» **Written task**: Please continue the essay about a summer at an archaeological field school in rural Italy, starting right after its last sentence.

» **Passage shown**:
__________________________________________________
Get Me Out of the Tuscan Sun

By Rachel Martin

One student's summer at an archaeological field school in Italy went horribly awry. Learn from the pitfalls of her experience, and prepare yourself for challenges as well as triumphs in going abroad.

I want to be perfectly open about this: I hated my study abroad.  I know I'm supposed to say it was a wonderful experience-words can't begin to describe all the fun I had.  I wish that were true.

            Let me start at the beginning.  I like ancient history.  Ever since high school I thought I might like to be an archaeologist.  So this summer I enrolled in an archaeological field school.  A field school is where you go to learn how to run a dig.  This was one of the best.

            This was not my first study abroad.  Two summers ago I spent a month in Athens studying mythology.  I loved it.  I expected to love Italy as well.

            By now you may wonder what went wrong.  I think the environment was a major factor.  Athens is a city.  This summer, I was in rural Italy.  There was no public internet.  Buses to other towns came about four times a day, and never on Sundays.  The dig schedule kept everyone busy until all but the last bus had left, so it was effectively impossible to go anywhere, except on Saturdays.
__________________________________________________
» **Information supplied**:
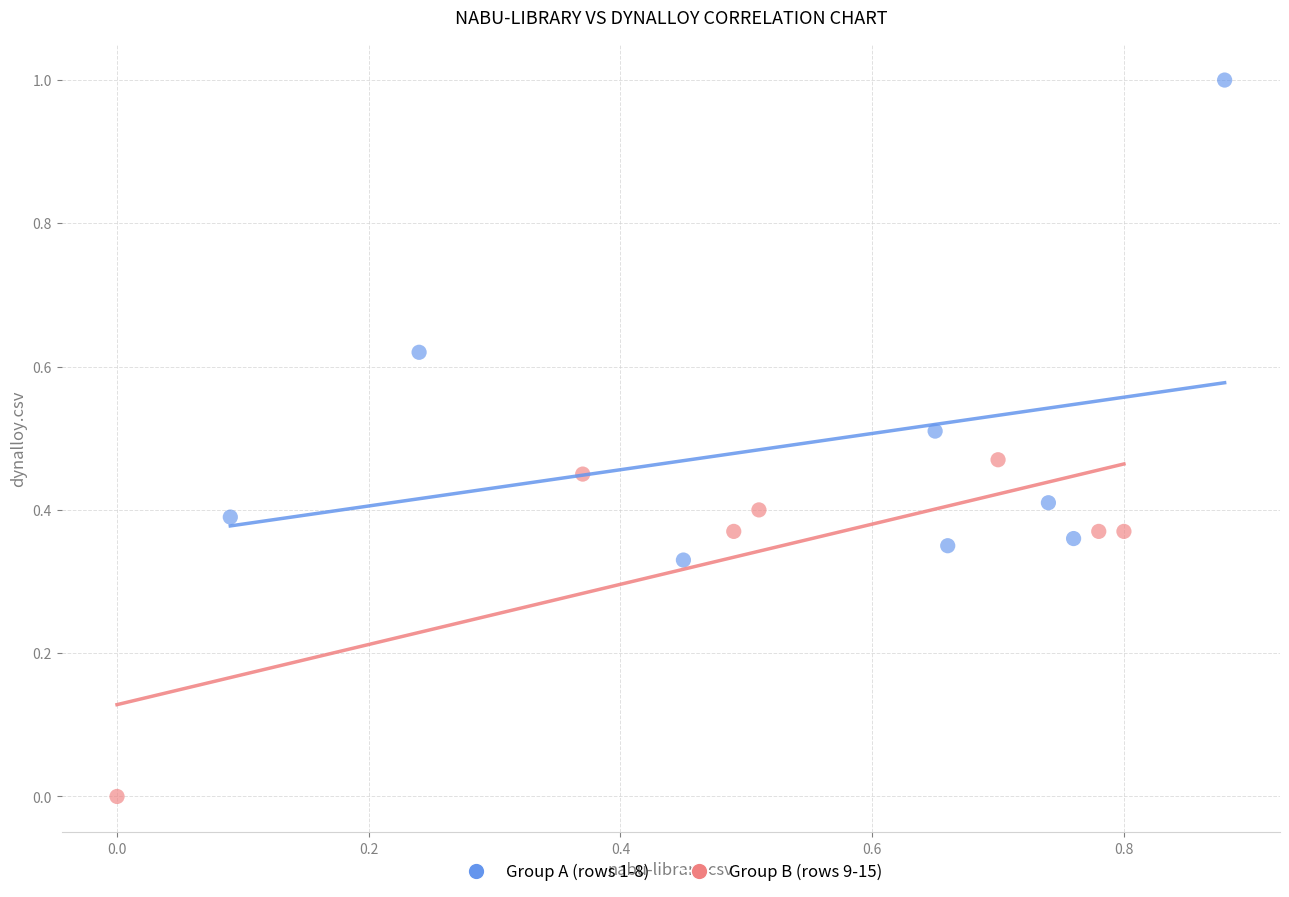

Which series reaches the maximum Y coordinate?

Group A (rows 1-8)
__________________________________________________
» **Written response**:
            In a city, there are things to see and do.  If you don't like your classmates you can find other friends.  This does not work in a village.  Those who did not like to drink (me, for instance) could not easily make friends.  Those who could not make friends within the group (again, me) were in for a very long summer.  I felt very much alone.  Yet I was very crowded, because all the students lived together in one run-down old house.  The environment was stressful, and tended to bring out the worst in people.  I called home more than anyone else, often in tears.  My brother suggested sending me cookies to share with the group, to help me make friends.  I asked him to send earplugs instead.

            There was another difference too.  The class in Athens was strictly academic.  The field school was basically hard labor.  I am a very small person, with no upper body strength to speak of.  I've been on digs before, but they were never this labor intensive.  No one in this field school seemed to accept that different people have different abilities.  I could barely walk to the site every day, let alone handle a pickaxe once I got there.

I finally told the director that if I had to keep going up to the site I had to drop out.  To his credit, he was sympathetic.  He said field work wasn't for everyone.  He let me stay in the field lab helping the conservator.  There was one problem: I still had to live with the other students, and now they were hostile to me for leaving the site rather than suffering in silence.

Finally, field school ended.  No doubt, some life lesson will present itself down the line, but so far nothing comes to mind.  I have learned that I don't want to be a field archaeologist after all.  I like conservation.  I haven't made any friends, but I don't expect to see these people again anyway.  My mother thinks I should consider the summer research for a novel.  All I know is I'm glad it's over.